PROVIDED PASSAGE
+ + + + +
Investing Activities
 
Net cash paid for business acquisitions totaled $100.0 million in fiscal 2005 (Medallion) and $313.1 million in fiscal 2004 (Bakery Chef and C2B). See Note 2 for more information about these acquisitions. On November 15, 2005, we purchased Western Waffles, Ltd. (see Note 20 – Subsequent Events).
 
Capital expenditures were $56.9 million, $53.8 million, and $36.1 million in fiscal years 2005, 2004, and 2003, respectively. The increase was due primarily to the information systems projects, restructuring projects, and projects at the recently acquired businesses. Capital expenditures for fiscal 2006 are expected to be between $60 and $70 million. As discussed below, we have adequate capacity under current borrowing arrangements to meet these cash needs.
 
Financing Activities
 
In 2003, we issued Floating Rate Senior Notes, Series A, in the amount of $150.0, maturing in 2010. We used the proceeds to repay borrowings under our shorter-term credit arrangements. On November 22, 2004, $50.0 million of those notes was repaid, primarily with the aforementioned $49.0 million of proceeds from the sale of accounts receivable. The 2004 Bakery Chef acquisition was financed primarily through a $270 million private placement of long-term fixed rate senior notes with a weighted average interest rate of 4.6%. Details about these notes are included in Note 13.
+ + + + +
TASK SET
a) Print the part of the cash flow passage that begins at the words "Capital expenditures were" and stops after "these cash needs.".
b) In the cash flow passage, shorten the paragraph starting "Capital expenditures were" into a brief list that keeps its main facts.
Work only from the cash flow passage.
+ + + + +
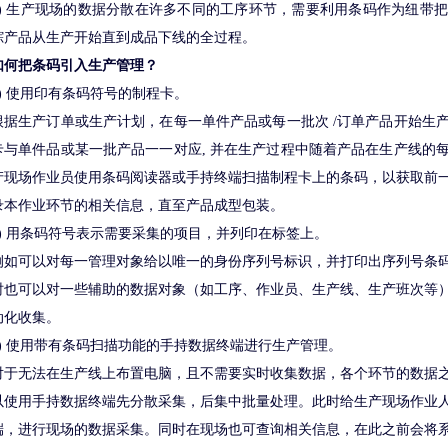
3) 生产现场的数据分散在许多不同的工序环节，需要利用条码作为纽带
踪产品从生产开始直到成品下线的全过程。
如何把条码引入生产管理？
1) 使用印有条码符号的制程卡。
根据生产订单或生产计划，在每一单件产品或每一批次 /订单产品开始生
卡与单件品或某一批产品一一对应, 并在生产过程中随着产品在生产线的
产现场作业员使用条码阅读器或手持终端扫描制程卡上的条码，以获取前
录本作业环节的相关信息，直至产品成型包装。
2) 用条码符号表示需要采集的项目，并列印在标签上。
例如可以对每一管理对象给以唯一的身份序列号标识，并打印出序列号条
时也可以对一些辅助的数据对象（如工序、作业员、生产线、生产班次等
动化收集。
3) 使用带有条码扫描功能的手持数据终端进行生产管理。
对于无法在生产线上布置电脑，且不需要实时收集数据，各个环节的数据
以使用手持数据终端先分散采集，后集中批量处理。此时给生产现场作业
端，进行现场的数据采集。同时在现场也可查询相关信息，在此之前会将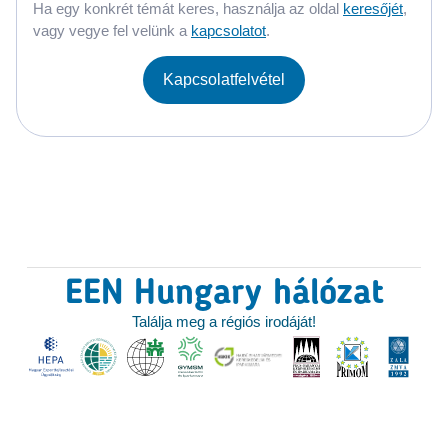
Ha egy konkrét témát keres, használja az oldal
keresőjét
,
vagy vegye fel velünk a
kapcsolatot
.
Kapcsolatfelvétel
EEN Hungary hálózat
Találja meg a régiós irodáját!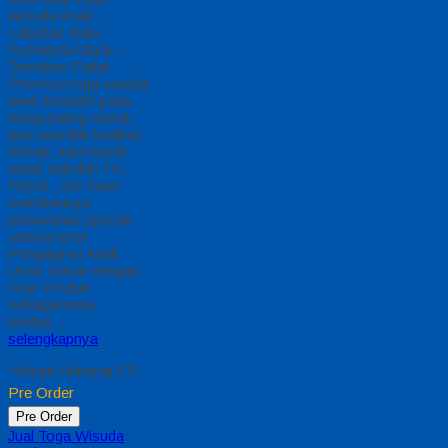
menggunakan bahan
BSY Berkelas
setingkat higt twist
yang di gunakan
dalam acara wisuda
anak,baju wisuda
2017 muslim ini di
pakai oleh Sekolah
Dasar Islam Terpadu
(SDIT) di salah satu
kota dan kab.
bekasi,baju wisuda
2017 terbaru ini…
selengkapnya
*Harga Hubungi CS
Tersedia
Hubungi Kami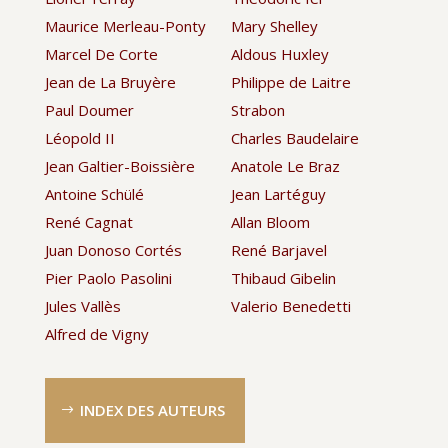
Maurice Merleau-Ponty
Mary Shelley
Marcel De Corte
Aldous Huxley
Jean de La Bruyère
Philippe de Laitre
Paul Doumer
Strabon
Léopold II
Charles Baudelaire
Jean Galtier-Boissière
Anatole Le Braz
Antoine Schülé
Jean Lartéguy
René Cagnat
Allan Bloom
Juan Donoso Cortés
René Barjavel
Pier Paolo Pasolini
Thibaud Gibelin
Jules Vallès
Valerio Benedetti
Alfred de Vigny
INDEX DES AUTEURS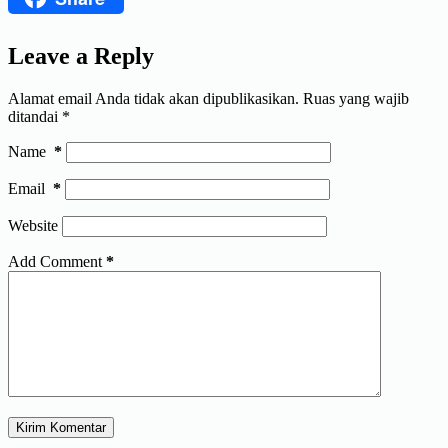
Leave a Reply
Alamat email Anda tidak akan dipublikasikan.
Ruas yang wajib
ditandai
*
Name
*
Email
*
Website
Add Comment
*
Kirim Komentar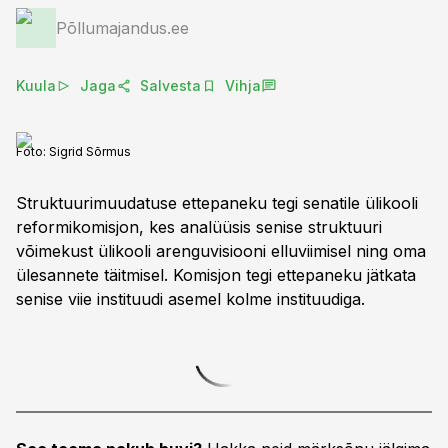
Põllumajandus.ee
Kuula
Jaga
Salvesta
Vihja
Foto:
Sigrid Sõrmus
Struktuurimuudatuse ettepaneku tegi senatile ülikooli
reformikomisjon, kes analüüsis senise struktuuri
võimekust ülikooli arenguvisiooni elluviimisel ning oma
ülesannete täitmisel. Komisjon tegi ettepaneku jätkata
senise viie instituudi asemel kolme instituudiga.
+ + + + +
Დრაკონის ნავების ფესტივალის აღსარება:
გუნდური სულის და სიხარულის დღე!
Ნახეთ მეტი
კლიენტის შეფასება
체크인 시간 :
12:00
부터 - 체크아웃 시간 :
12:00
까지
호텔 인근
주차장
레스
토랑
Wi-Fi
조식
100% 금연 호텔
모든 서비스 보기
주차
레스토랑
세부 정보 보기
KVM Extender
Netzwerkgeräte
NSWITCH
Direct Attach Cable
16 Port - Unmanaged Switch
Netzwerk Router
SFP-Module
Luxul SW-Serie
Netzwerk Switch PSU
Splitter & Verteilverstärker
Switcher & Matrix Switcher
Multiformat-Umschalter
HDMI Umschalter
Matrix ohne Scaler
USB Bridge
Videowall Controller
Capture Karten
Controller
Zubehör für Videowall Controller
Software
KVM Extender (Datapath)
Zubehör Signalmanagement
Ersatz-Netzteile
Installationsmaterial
+ + + + +
OUTPUTS FOR THE TASKS
a)
Capital expenditures were $56.9 million, $53.8 million, and $36.1 million in fiscal years 2005, 2004, and 2003, respectively. The increase was due primarily to the information systems projects, restructuring projects, and projects at the recently acquired businesses. Capital expenditures for fiscal 2006 are expected to be between $60 and $70 million. As discussed below, we have adequate capacity under current borrowing arrangements to meet these cash needs.

b)
- Capital expenditures: $56.9 million (fiscal 2005), $53.8 million (fiscal 2004), $36.1 million (fiscal 2003).
- The increase came mainly from information systems projects, restructuring projects, and projects at the recently acquired businesses.
- Fiscal 2006 capital expenditures are expected to be $60 to $70 million.
- Current borrowing arrangements give enough capacity to meet these cash needs.